Fullerton City Council

Fullerton Mayor Bruce Whitaker addressed his concerns with the Casa Bella development project’s resolution to reclassify the site’s community development type on Oct. 19. (Darius Johari / Daily Titan)

The Fullerton City Council on Tuesday voted 4-1 to approve the construction of a mixed-use development located at Highland Avenue and Valencia Drive.

According to Fullerton Planning Manager Heather Allen, the project will include the demolition of the self-service car wash facility at 415 S. Highland Ave. and the construction of Casa Bella, a mixed-use development center that will include 20 residential apartments and 1,152 square feet of ground-floor reserved for commercial space. The Spanish Colonial Revival-style development will also include one apartment unit reserved for affordable low-income housing.

Fullerton City Council 2

Heather Allen, the Fullerton planning manager, presented the Casa Bella mixed-use development project for Highland Avenue and Valencia Drive on Oct. 19. (Darius Johari / Daily Titan)

The project was presented before the city council because it includes a zoning amendment as well as a general plan revision, Allen said.

The general plan revision would be to change the purpose of the zoning from commercial to neighborhood center mixed-use. The zoning amendment would also reclassify the zoning from general commercial to central business district commercial.

These changes would allow for a district to be used for housing and for the ground floor to be used for commercial purposes, Allen said.

Jose Trinidad Castaneda, a council member executive assistant for the city of Irvine, voiced his support for the Casa Bella project via Zoom and urged the mayor and council members to pass the resolutions and ordinances tied to the project.

“It's so important that we get more affordable housing and I could not think of a better project to replace that ugly empty parking lot, and really the carwash of a bygone era,” Castaneda said.

Jaymes Dunsmore, a Fullerton resident and member of the nonprofit organization People for Housing, said that the project is well-designed and a great example of the type of projects needed in Fullerton.

“It's so great to have the opportunity for neighborhood retail there and the fact that there are no impacts really makes this a great opportunity for some much-needed housing,” Dunsmore said.

Mayor Pro Tem Nick Dunlap commended the applicant on the proposed project and said that it would be a positive uplift for the neighborhood. Dunlap concluded with his motion to pass the four resolutions and the ordinance for Casa Bella.

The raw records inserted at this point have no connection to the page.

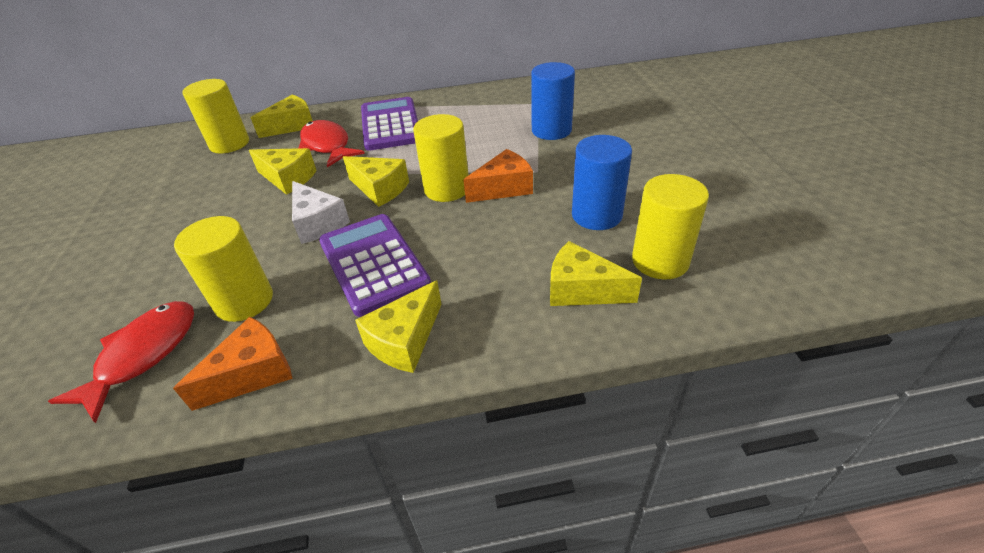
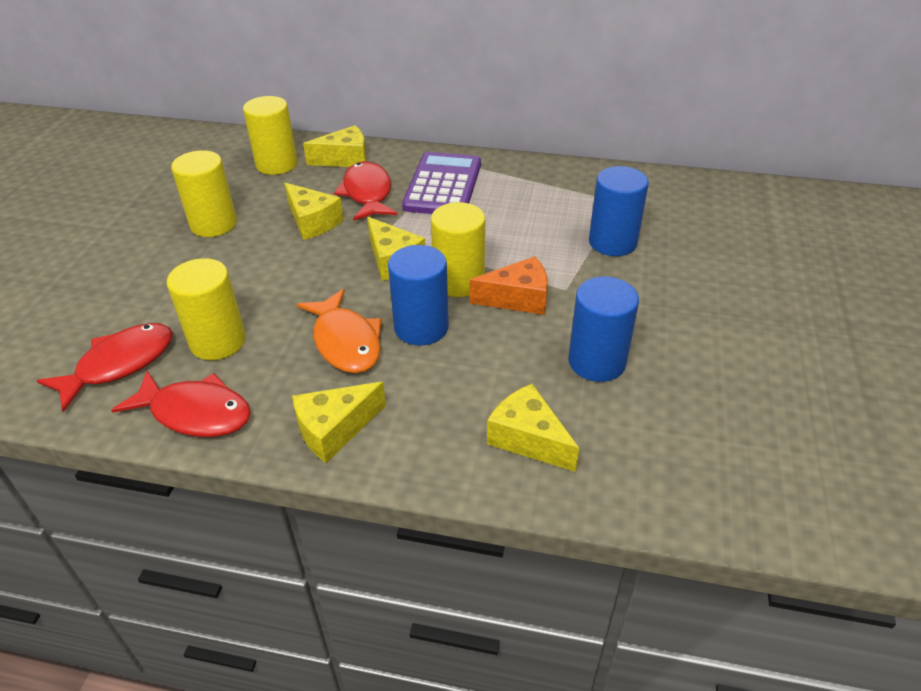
camera: 20 degrees right, 0 degrees up
(252, 373) = (195, 413): orange cheese -> red fish
(318, 223) = (317, 281): white cheese -> none
(373, 263) = (345, 342): purple calculator -> orange fish
(435, 232) = (421, 327): none -> blue cylinder
(660, 261) = (630, 436): yellow cylinder -> yellow cylinder (213, 224)

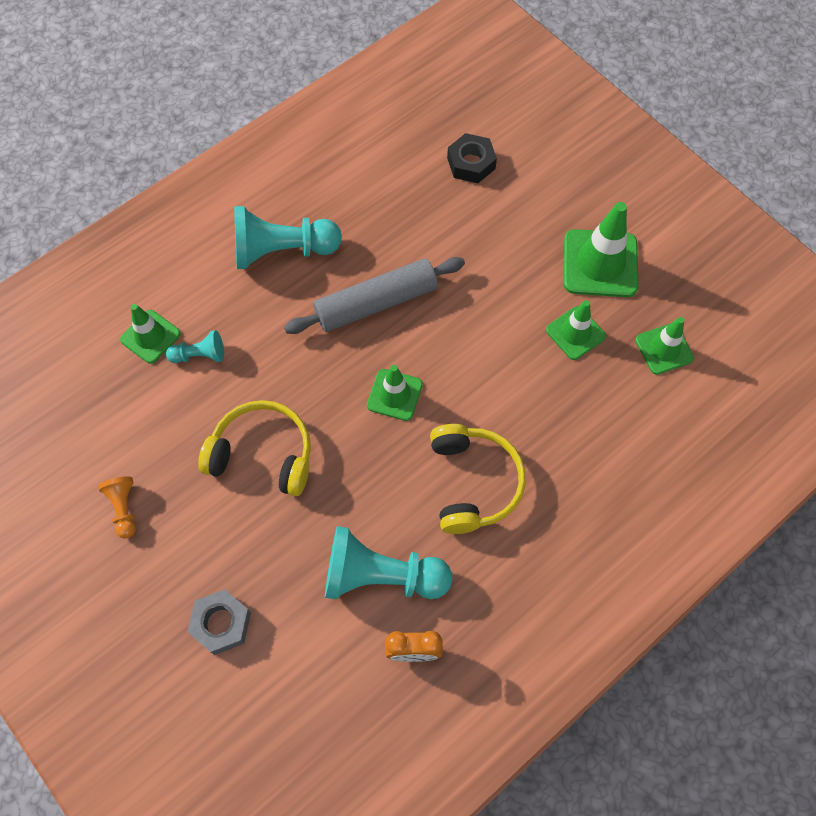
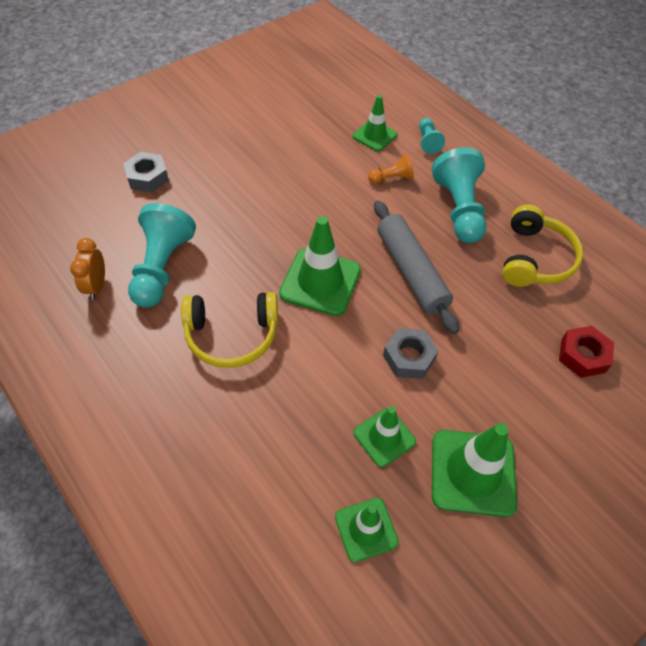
camera: 90 degrees right, 10 degrees down
(124, 508) = (241, 128): orange pawn -> orange pawn (391, 178)
(200, 355) = (359, 162): turquoise pawn -> turquoise pawn (428, 141)
(263, 454) = (274, 198): yellow headphones -> yellow headphones (535, 258)
(394, 395) = (320, 282): green traffic cone -> green traffic cone, size x1.64
(471, 163) = (583, 355): black nut -> red nut
(486, 309) = (409, 357): none -> grey nut

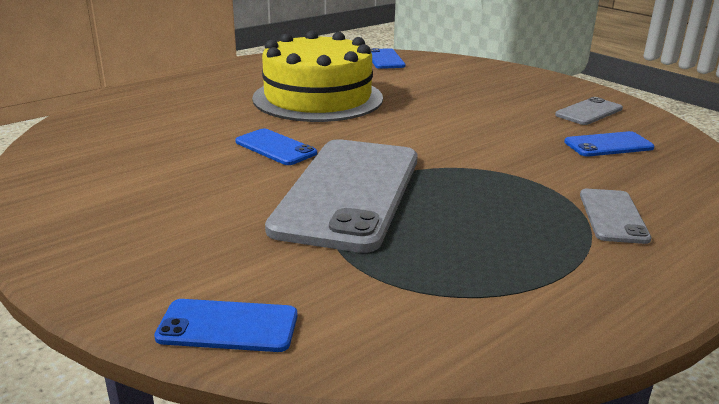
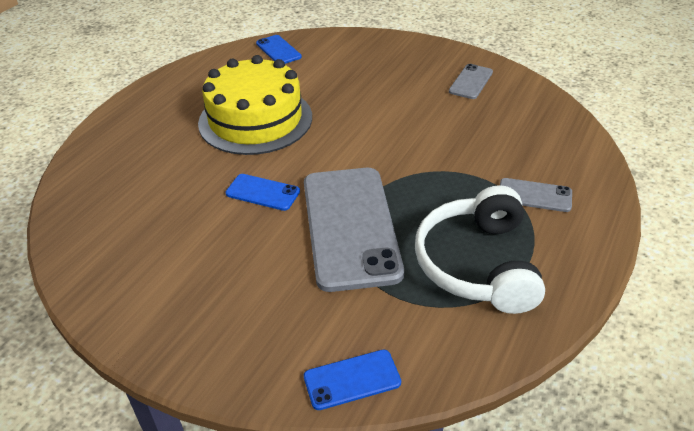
camera: 20 degrees left, 15 degrees up
(487, 260) = (478, 264): none -> white headphones
(608, 145) = (500, 118): blue phone -> none
(612, 216) = (534, 195): grey phone -> grey phone turned 60 degrees counterclockwise

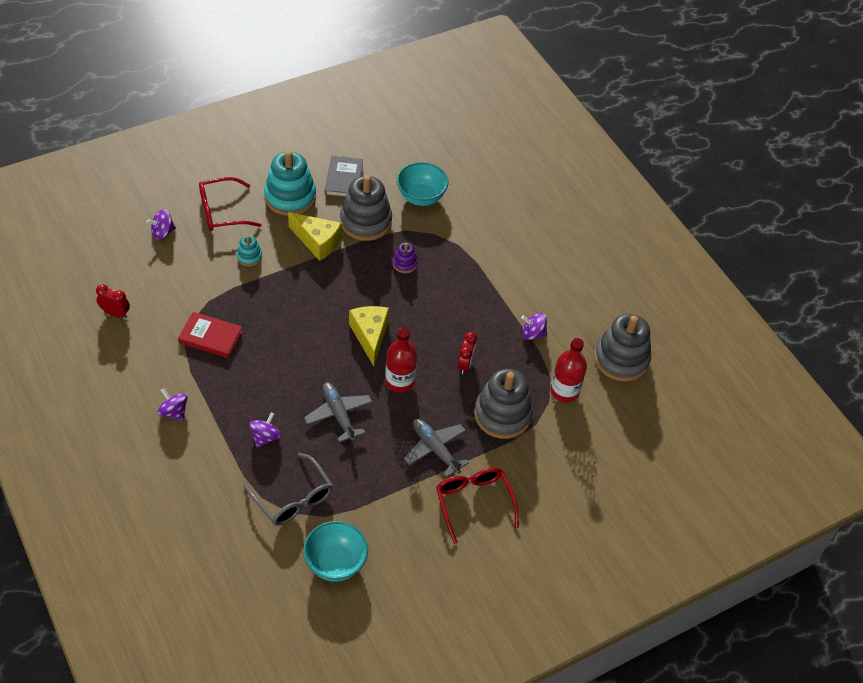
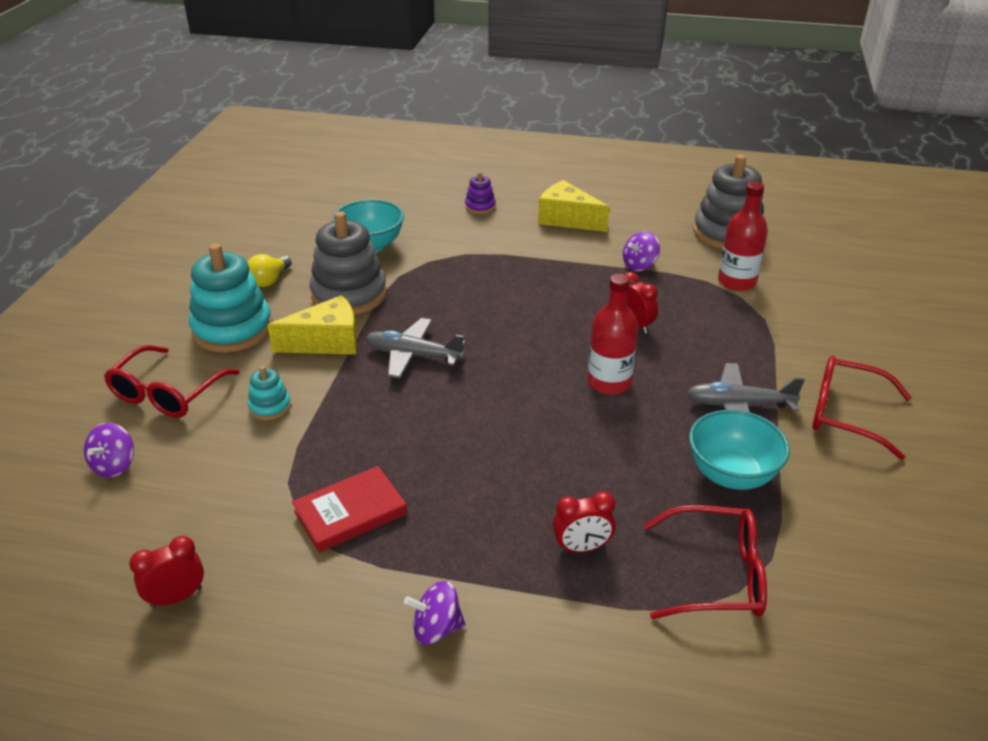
camera: 45 degrees left, 15 degrees down
(265, 437) = (582, 548): purple spinning top -> red clock
(293, 498) = (716, 575): grey glasses -> red glasses
(335, 563) = (865, 589): turquoise bowl -> turquoise bowl (731, 475)
(338, 414) = (610, 457): grey plane -> grey plane (413, 355)
(344, 179) = (269, 280): grey book -> yellow light bulb
(370, 336) = (516, 371): yellow cheese -> yellow cheese (567, 219)
(404, 263) = (444, 298): purple stacking toy -> purple stacking toy (480, 206)
(502, 414) = (731, 334): grey stacking toy -> none

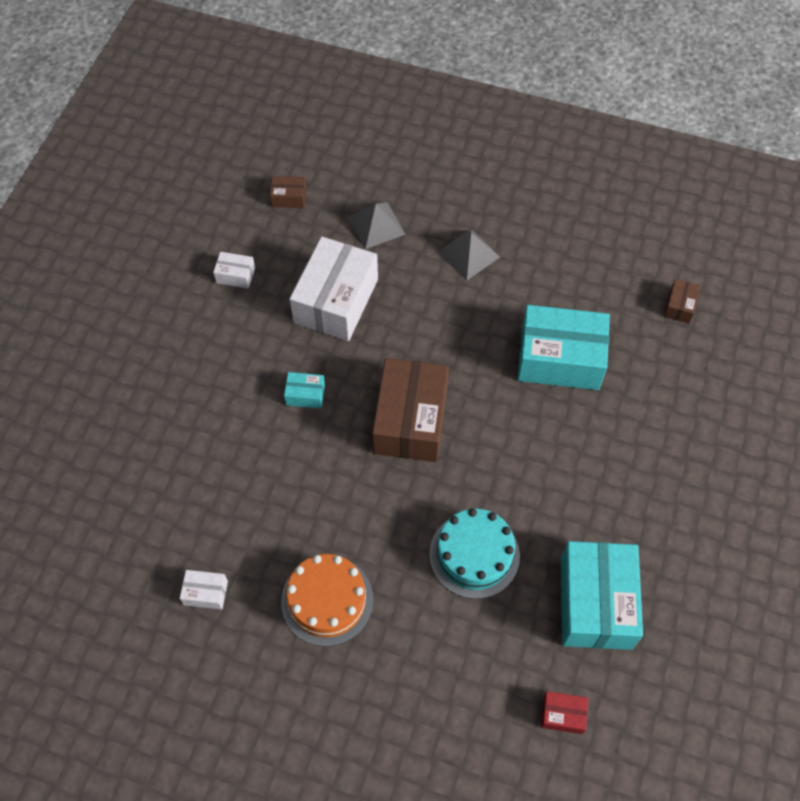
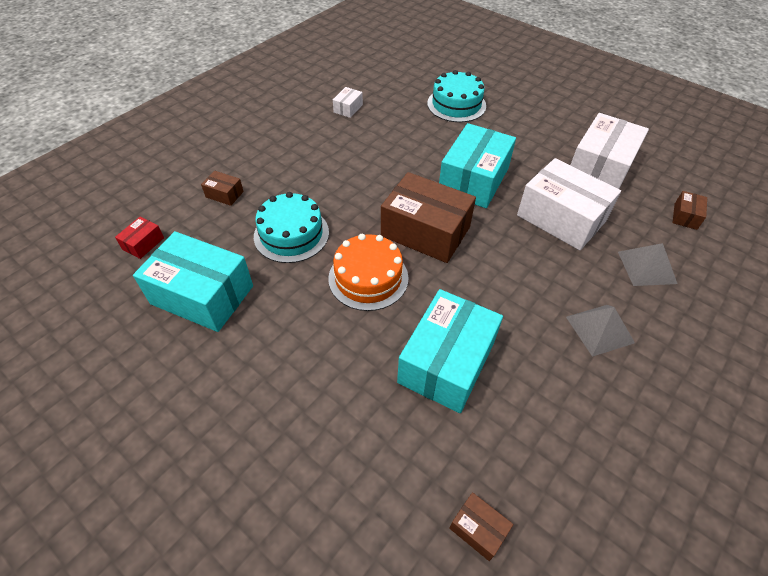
camera: 110 degrees right, 10 degrees down
(150, 453) = (456, 104): none -> turquoise cake
(235, 275) = (600, 168): white box -> white box, size x2.30
(305, 395) = (474, 180): turquoise box -> turquoise box, size x2.30
(327, 600) = (309, 154): orange cake -> orange cake (368, 278)
(445, 667) = (224, 194): none -> brown box

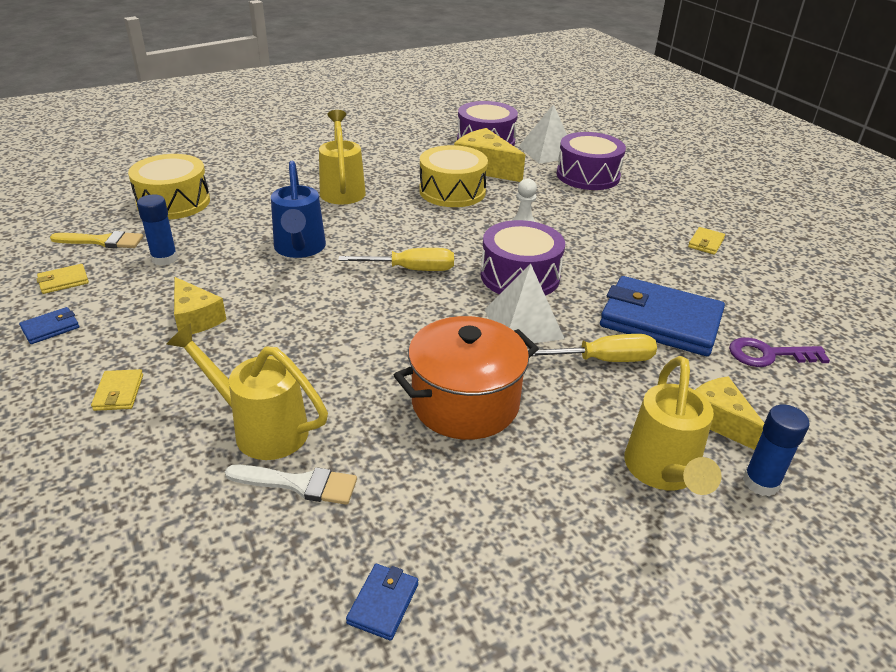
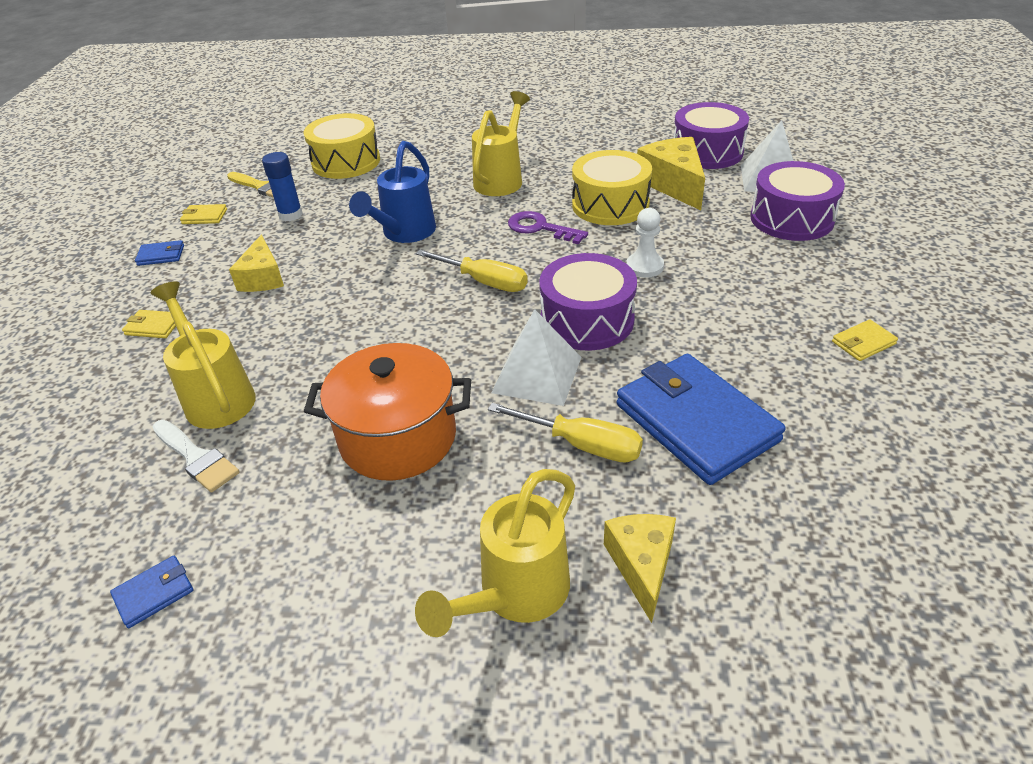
camera: 35 degrees right, 5 degrees up
(119, 392) = (153, 326): yellow wallet -> yellow wallet turned 75 degrees clockwise
(760, 482) = (614, 659): blue glue stick -> none
(768, 355) = (794, 512): purple key -> purple key (540, 228)

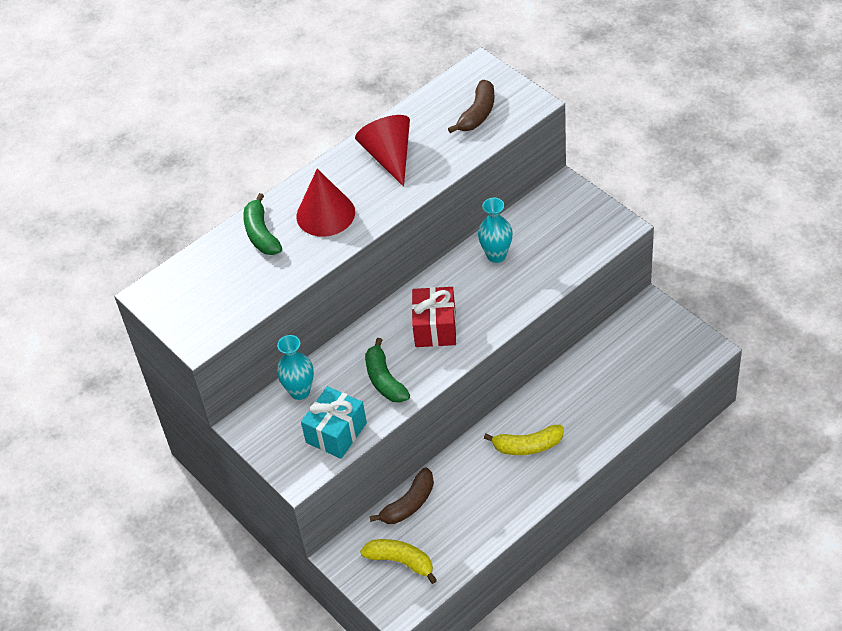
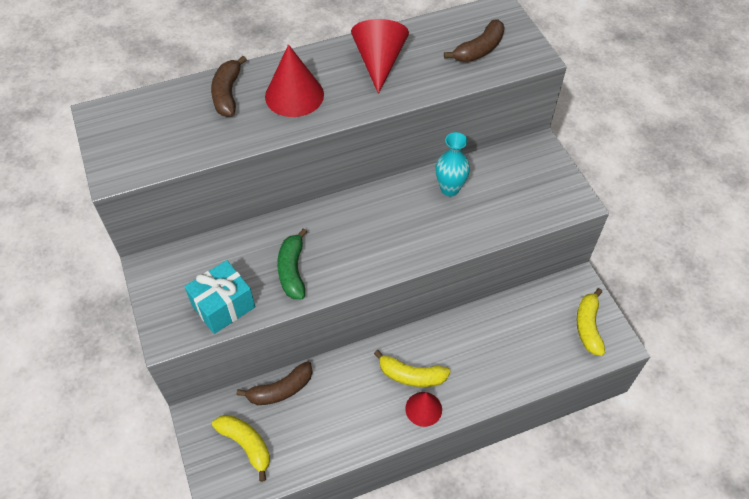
camera: 15 degrees right, 5 degrees up
(261, 234) = (228, 94): green banana -> brown banana
(300, 391) = (213, 253): turquoise vase -> none
(435, 328) = (362, 237): red gift -> none
(552, 470) = (423, 409): none -> red cone
(674, 343) = (588, 326): none -> yellow banana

Councilman Jesus Silva and Mayor Bruce Whitaker asked the planning manager for clarification on the resolution for the general plan revision after concerns were brought up by a public commenter who claimed that the revision for the central business district commercial zoning would apply to the whole city rather than just one project.

Allen restated the purpose of the general plan revision was to change the development type on the property from commercial to neighborhood center mixed-use for the sole purpose of allowing a combination of housing and commercial buildings.

Allen also clarified that the concern this revision would create something citywide was incorrect. If another applicant wanted to go the same route as Casa Bella, then the applicant would have to go through the same public hearing process before the planning commission and city council, she said.

Although some community members during the public comment hailed the Casa Bella development as affordable housing, Councilman Ahmad Zahra clarified that the project is market-rate housing but with an affordable component.

Zahra seconded Dunlap’s motion to pass the resolutions and ordinance.

Although the mixed-use development project passed, Whitaker, who voted no on the project, said he still had concerns with the plan’s proposed revision. Whitaker said that it is a wildcard and improvised type amendment that has a very wide-sweeping capability to be used in areas where it was never envisioned.

“I'm very supportive of the project. I think it's a fine project as long as it's limited strictly to this location. I have no problem supporting it, but I do have concerns,” Whitaker said.